Confirming that Subway has indeed peaked in its 5 decades-long business cycle, even as management desperately attempts to engineer a soft landing, a Subway representative said that another 909 locations have been closed in 2017, representing more than 3% of the chain’s 2016 U.S. stores.

This is the second consecutive year that subway has closed hundreds of locations. The company is currently operating 25,835 shops in the U.S., compared with 26,744 at the end of 2016. Sales in 2016 have also declined -1.70% after 359 locations were dropped. It’s evident that a domestic sales slowdown has rippled its way through the company in 2017, and will most likely persist through 2018.

There is more bad news: the company’s international business has stalled with the decline of 471 international shops. In 2017, the chain had 44,014 worldwide, down from its 44,485 stores in 2016. Subway has failed to keep pace with fast-casual competitors: Panera, Starbucks, and Sweetgreen, as the company, is not deemed cool by millennials.
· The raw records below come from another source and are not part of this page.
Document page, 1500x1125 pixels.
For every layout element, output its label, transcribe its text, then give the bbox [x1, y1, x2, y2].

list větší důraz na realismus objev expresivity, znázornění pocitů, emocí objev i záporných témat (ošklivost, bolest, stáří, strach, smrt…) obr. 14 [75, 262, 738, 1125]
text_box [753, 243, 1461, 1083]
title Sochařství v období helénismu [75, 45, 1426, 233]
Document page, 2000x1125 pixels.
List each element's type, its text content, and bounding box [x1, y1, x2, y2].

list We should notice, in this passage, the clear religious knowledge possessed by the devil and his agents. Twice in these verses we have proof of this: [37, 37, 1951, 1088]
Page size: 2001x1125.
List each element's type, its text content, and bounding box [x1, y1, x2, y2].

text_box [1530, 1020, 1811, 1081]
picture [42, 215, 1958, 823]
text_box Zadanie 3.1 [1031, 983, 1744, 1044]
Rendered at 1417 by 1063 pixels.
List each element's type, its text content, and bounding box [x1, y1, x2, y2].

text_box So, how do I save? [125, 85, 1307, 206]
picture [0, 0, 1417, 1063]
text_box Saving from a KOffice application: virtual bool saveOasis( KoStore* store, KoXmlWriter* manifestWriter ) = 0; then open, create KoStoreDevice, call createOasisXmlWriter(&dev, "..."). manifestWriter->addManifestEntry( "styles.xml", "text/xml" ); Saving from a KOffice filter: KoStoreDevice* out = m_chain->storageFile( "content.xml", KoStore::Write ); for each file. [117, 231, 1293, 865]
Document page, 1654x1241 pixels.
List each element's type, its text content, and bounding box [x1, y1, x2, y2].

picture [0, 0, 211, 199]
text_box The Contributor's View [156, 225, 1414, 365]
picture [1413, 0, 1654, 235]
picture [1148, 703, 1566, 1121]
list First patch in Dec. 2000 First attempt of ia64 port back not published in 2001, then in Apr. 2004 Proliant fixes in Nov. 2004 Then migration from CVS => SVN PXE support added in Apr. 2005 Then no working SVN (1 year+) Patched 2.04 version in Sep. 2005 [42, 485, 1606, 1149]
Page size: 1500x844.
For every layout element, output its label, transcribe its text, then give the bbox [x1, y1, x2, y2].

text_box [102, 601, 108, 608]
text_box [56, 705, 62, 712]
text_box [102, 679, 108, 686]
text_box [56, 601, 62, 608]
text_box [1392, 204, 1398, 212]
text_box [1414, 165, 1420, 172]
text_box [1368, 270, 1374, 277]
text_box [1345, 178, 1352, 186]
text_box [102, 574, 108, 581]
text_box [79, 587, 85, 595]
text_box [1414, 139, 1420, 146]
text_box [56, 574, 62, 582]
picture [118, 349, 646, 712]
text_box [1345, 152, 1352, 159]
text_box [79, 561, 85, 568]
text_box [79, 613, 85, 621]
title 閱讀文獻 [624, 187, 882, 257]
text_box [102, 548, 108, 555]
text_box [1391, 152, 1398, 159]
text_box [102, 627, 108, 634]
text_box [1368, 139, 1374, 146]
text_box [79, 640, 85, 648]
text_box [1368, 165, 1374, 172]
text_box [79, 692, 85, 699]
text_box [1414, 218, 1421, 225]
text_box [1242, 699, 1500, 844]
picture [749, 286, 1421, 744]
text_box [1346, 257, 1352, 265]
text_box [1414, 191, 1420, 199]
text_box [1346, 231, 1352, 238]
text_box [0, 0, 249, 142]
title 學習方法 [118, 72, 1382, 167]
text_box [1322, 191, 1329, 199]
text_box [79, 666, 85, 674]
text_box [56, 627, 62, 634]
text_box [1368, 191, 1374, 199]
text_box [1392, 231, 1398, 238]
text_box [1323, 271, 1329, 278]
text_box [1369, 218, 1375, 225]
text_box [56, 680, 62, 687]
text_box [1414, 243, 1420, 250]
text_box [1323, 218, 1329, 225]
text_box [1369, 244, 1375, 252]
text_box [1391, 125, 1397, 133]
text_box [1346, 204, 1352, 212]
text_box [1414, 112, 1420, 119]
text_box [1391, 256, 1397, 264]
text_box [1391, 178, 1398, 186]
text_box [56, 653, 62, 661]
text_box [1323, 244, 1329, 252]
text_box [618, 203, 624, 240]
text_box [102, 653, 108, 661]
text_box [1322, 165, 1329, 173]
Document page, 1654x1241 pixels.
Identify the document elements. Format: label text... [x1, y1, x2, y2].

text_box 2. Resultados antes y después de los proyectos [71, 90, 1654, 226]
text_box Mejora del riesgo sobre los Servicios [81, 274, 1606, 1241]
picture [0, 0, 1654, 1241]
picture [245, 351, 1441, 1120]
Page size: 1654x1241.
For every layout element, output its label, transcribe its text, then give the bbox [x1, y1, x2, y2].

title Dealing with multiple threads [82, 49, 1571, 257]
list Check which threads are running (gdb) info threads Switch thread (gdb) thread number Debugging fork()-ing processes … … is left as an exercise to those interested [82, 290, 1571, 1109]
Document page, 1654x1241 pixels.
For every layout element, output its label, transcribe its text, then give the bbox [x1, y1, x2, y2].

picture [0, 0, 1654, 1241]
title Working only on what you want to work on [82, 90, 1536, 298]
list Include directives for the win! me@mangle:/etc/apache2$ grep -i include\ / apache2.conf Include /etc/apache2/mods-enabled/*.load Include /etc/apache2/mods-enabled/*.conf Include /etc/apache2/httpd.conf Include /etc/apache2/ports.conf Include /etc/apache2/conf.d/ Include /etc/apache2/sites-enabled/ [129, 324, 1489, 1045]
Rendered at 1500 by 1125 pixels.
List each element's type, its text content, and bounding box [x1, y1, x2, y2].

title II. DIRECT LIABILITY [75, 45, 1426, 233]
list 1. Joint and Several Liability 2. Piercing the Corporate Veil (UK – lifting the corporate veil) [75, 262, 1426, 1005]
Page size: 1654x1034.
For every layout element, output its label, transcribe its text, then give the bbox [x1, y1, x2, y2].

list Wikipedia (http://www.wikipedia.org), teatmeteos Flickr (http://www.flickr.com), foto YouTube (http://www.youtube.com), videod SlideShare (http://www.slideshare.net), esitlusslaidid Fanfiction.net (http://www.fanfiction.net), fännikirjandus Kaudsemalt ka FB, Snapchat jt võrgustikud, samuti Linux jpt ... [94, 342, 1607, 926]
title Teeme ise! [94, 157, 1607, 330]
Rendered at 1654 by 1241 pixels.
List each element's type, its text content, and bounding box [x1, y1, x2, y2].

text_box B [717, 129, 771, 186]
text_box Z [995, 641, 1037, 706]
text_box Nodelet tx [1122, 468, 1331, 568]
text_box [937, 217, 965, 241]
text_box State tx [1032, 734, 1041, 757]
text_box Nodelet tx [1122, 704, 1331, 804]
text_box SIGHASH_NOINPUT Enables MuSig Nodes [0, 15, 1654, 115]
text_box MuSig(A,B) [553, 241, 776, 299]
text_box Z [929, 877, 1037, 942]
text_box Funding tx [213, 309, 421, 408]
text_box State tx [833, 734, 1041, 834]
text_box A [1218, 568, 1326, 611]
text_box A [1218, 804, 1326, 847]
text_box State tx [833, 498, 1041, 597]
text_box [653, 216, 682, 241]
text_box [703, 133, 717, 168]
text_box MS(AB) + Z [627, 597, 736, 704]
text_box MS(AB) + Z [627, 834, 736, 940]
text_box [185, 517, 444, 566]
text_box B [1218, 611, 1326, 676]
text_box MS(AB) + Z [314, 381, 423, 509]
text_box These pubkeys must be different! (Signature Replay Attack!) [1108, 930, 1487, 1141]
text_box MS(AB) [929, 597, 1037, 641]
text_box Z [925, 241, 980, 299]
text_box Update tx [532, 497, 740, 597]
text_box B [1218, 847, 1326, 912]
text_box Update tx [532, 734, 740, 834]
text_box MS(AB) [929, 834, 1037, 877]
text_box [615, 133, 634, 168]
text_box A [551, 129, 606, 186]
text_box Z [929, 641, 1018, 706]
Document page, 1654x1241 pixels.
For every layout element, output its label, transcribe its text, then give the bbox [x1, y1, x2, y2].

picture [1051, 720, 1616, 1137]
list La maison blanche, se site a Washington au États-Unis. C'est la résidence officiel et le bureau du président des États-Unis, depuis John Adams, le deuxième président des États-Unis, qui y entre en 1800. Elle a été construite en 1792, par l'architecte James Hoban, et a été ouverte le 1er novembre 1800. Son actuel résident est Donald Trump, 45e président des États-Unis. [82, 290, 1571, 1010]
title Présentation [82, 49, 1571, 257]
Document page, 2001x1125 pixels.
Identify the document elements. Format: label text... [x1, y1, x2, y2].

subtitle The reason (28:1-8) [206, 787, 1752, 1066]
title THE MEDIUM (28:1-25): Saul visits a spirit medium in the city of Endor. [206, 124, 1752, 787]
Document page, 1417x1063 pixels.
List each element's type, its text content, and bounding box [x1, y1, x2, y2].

“Today, people are ever more educated on nutrition, food sourcing, and ethical holistic business models,” Sara Bamossy, the chief strategy officer at ad agency Pitch, told Business Insider. “To create (or to rekindle) loyalty and sales, it is not enough to label something as ‘natural’ and it’s not enough to be affordably priced.” On top of Subway’s troubles, the overall restaurant industry is waning and could fry the dreams of a smooth transition by management.

The private company has been pressured not only by a sharp recent decline in US restaurant traffic and sales – an industry which as we reported recently suffered its worst collapse since 2009 – but by the industry’s heavy reliance on discounts and promotions.

Subway also has lost some of its luster as a healthier-food option, Bloomberg notes as it has been working to restore its status by eliminating antibiotics from its chicken and switching to cage-free eggs.  

Mitesh Raval, a Virginia franchise owner, said “the national promotional focus over the past five years … has decimated [us] and left many franchisees unprofitable and even insolvent.” More than 400 franchise owners have banded together and signed a petition, which “protests chain’s plans to roll out its famous $5 footlong deal in January.”

The deal officially starts on Jan 1, 2018, while the appetite for a more larger crisis with franchisees could be evident in 2018.

And of course, no one can forget Subway’s former spokesman Jared Fogle, who turned out to be a creep, charged with having sex with minors and possessing child pornography. Subway bet the farm on branding with Fogle and cut ties with him in 2015, just around the time when store closures started.

In summary, the compounding effect of store closures, eatery trends, waning restaurant industry, and poor advertisement choices, have ultimately dethroned Subway, and now forced the company into a contraction phase for the second year in a row.